Release Date: 15th January 2020

  • A periodic parameter added to Config Server service instance configuration updates Git repository mirrors on the Config Server’s mirror service every five minutes.
  • Added tile configuration for the timeout used for pushing backing apps for a service instance.
  • Fixed an issue that could cause a server error to appear on the Config Server dashboard when using the HashiCorp Vault backend.
  • Fixed use of the default label configured per Config Server Git repository for client app property requests.

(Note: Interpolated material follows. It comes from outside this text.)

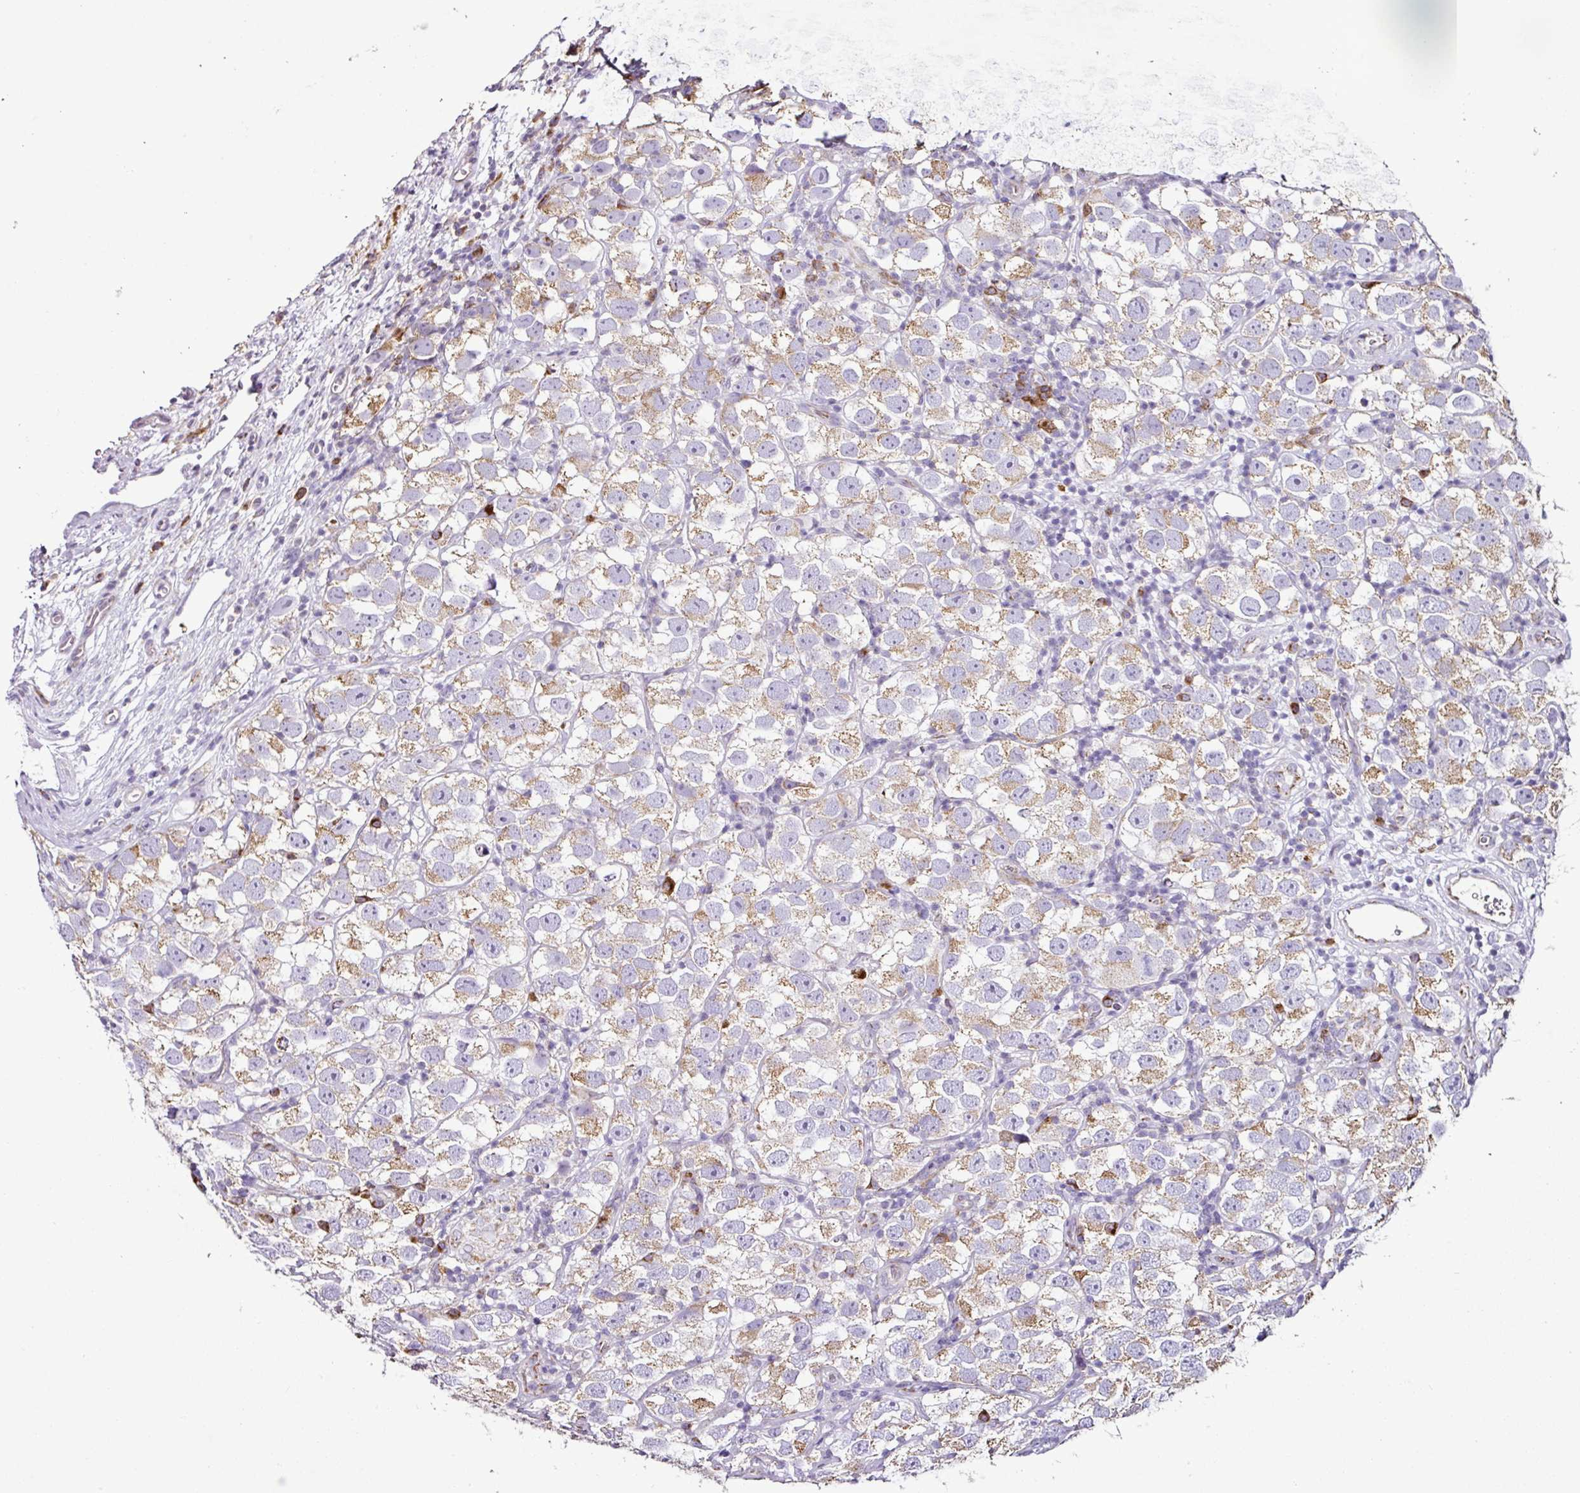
{"staining": {"intensity": "moderate", "quantity": "25%-75%", "location": "cytoplasmic/membranous"}, "tissue": "testis cancer", "cell_type": "Tumor cells", "image_type": "cancer", "snomed": [{"axis": "morphology", "description": "Seminoma, NOS"}, {"axis": "topography", "description": "Testis"}], "caption": "Brown immunohistochemical staining in seminoma (testis) displays moderate cytoplasmic/membranous expression in approximately 25%-75% of tumor cells.", "gene": "DPAGT1", "patient": {"sex": "male", "age": 26}}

Release Date: 25th November 2019

  • Fixed issue when rotating Certificate Authorities while maintaining certificate uniqueness in errand JVM truststore.


Release Date: 14th November 2019

  • Fixed CredHub bootstrapper errand so that it can update client credential permissions when re-running after tile install failure.


Release Date: 28th October 2019

  • Resolved issue with accessing service instance dashboard when VMware Tanzu Application Service for VMs (TAS) tile is configured with “Authentication and Enterprise SSO” as SAML.


Release Date: 7th October 2019

Enhancements included in this release:

  • The Spring Cloud Services broker has been upgraded to Spring Boot 2.1.8.RELEASE and Spring Cloud Greenwich.SR3.
  • Service Registry service has been added back with a new name: p.service-registry.
  • The existing Service Registry configuration options have not changed although there is now a new option named peer-timeout that can be set in milliseconds. This can alleviate issues with peer replication timing out when there is higher latency in the network between peers.
  • There is now a process for doing backup and restore of Spring Cloud Services stateful resources.

Important items to note:

  • Spring Cloud Services v3.1.0 does not include Circuit Breaker Dashboard services. To use these services, you can install Spring Cloud Services v2.0.x alongside v3.1.0.

    Warning: You cannot upgrade to Ops Manager v2.7 if you are running Spring Cloud Services v2.0.x.

  • The Circuit Breaker Dashboard service will not return, as the underlying Netflix OSS Hystrix Dashboard project has been deprecated.